To do => Print every line of text in the data below word for word, leaving out the pictures.
• • • •
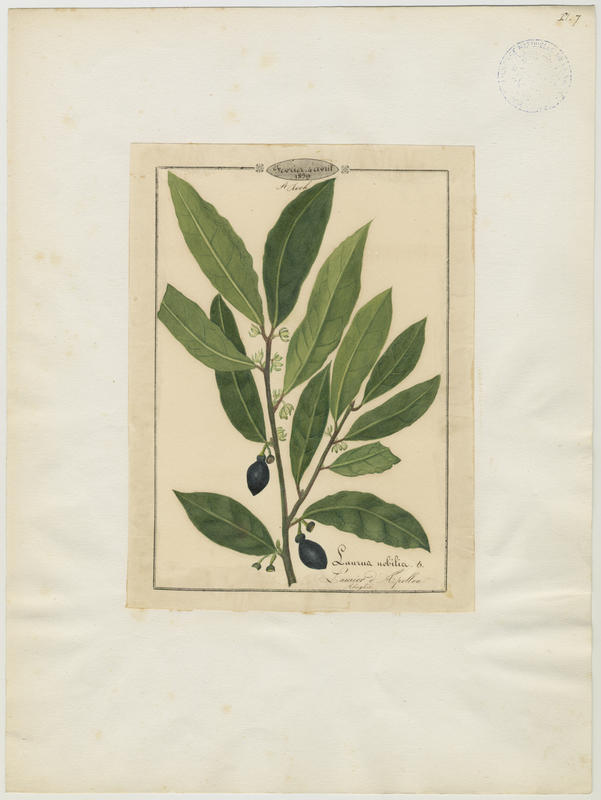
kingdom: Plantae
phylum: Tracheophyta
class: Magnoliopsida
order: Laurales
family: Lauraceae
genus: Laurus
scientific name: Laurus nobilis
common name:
• • • •
Answer for the task =>
kingdom: Plantae
phylum: Tracheophyta
class: Magnoliopsida
order: Laurales
family: Lauraceae
genus: Laurus
scientific name: Laurus nobilis
common name:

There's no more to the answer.